* _Work order_: Without including any pictures, write out all the entries exactly.

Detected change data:
--

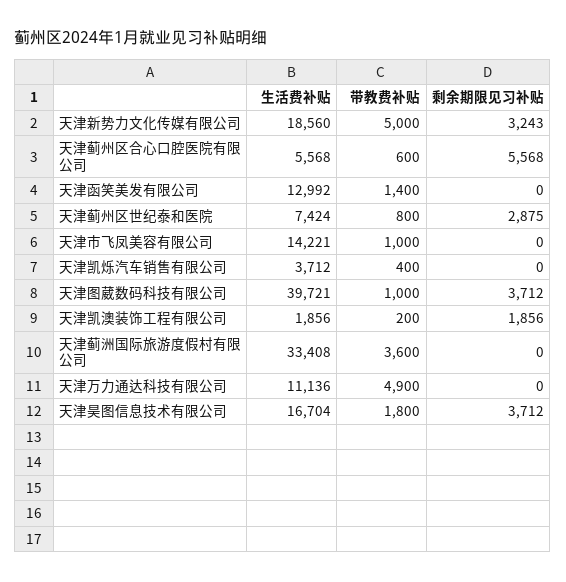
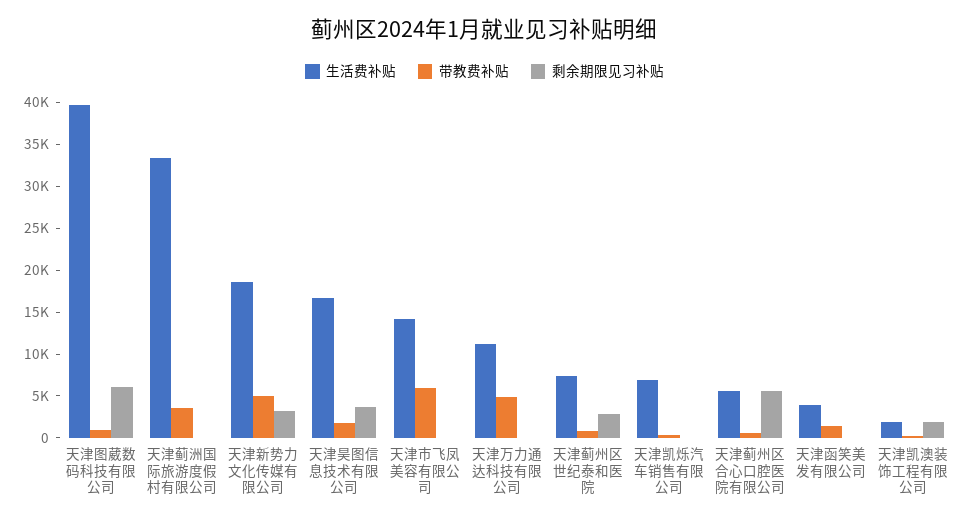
  {
    "生活费补贴": {
      "天津新势力文化传媒有限公司": 18560,
      "天津蓟州区合心口腔医院有限公司": 5568,
-     "天津函笑美发有限公司": 12992,
+     "天津函笑美发有限公司": 4000,
      "天津蓟州区世纪泰和医院": 7424,
      "天津市飞凤美容有限公司": 14221,
-     "天津凯烁汽车销售有限公司": 3712,
+     "天津凯烁汽车销售有限公司": 7000,
      "天津图葳数码科技有限公司": 39721,
      "天津凯澳装饰工程有限公司": 1856,
      "天津蓟洲国际旅游度假村有限公司": 33408,
      "天津万力通达科技有限公司": 11136,
      "天津昊图信息技术有限公司": 16704
    },
    "带教费补贴": {
      "天津新势力文化传媒有限公司": 5000,
      "天津蓟州区合心口腔医院有限公司": 600,
      "天津函笑美发有限公司": 1400,
      "天津蓟州区世纪泰和医院": 800,
-     "天津市飞凤美容有限公司": 1000,
+     "天津市飞凤美容有限公司": 6000,
      "天津凯烁汽车销售有限公司": 400,
      "天津图葳数码科技有限公司": 1000,
      "天津凯澳装饰工程有限公司": 200,
      "天津蓟洲国际旅游度假村有限公司": 3600,
      "天津万力通达科技有限公司": 4900,
      "天津昊图信息技术有限公司": 1800
    },
    "剩余期限见习补贴": {
      "天津新势力文化传媒有限公司": 3243,
      "天津蓟州区合心口腔医院有限公司": 5568,
      "天津函笑美发有限公司": 0,
      "天津蓟州区世纪泰和医院": 2875,
      "天津市飞凤美容有限公司": 0,
      "天津凯烁汽车销售有限公司": 0,
-     "天津图葳数码科技有限公司": 3712,
+     "天津图葳数码科技有限公司": 6000,
      "天津凯澳装饰工程有限公司": 1856,
      "天津蓟洲国际旅游度假村有限公司": 0,
      "天津万力通达科技有限公司": 0,
      "天津昊图信息技术有限公司": 3712
    }
  }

--

* _Solution below_:
  {
    "生活费补贴": {
      "天津新势力文化传媒有限公司": 18560,
      "天津蓟州区合心口腔医院有限公司": 5568,
-     "天津函笑美发有限公司": 12992,
+     "天津函笑美发有限公司": 4000,
      "天津蓟州区世纪泰和医院": 7424,
      "天津市飞凤美容有限公司": 14221,
-     "天津凯烁汽车销售有限公司": 3712,
+     "天津凯烁汽车销售有限公司": 7000,
      "天津图葳数码科技有限公司": 39721,
      "天津凯澳装饰工程有限公司": 1856,
      "天津蓟洲国际旅游度假村有限公司": 33408,
      "天津万力通达科技有限公司": 11136,
      "天津昊图信息技术有限公司": 16704
    },
    "带教费补贴": {
      "天津新势力文化传媒有限公司": 5000,
      "天津蓟州区合心口腔医院有限公司": 600,
      "天津函笑美发有限公司": 1400,
      "天津蓟州区世纪泰和医院": 800,
-     "天津市飞凤美容有限公司": 1000,
+     "天津市飞凤美容有限公司": 6000,
      "天津凯烁汽车销售有限公司": 400,
      "天津图葳数码科技有限公司": 1000,
      "天津凯澳装饰工程有限公司": 200,
      "天津蓟洲国际旅游度假村有限公司": 3600,
      "天津万力通达科技有限公司": 4900,
      "天津昊图信息技术有限公司": 1800
    },
    "剩余期限见习补贴": {
      "天津新势力文化传媒有限公司": 3243,
      "天津蓟州区合心口腔医院有限公司": 5568,
      "天津函笑美发有限公司": 0,
      "天津蓟州区世纪泰和医院": 2875,
      "天津市飞凤美容有限公司": 0,
      "天津凯烁汽车销售有限公司": 0,
-     "天津图葳数码科技有限公司": 3712,
+     "天津图葳数码科技有限公司": 6000,
      "天津凯澳装饰工程有限公司": 1856,
      "天津蓟洲国际旅游度假村有限公司": 0,
      "天津万力通达科技有限公司": 0,
      "天津昊图信息技术有限公司": 3712
    }
  }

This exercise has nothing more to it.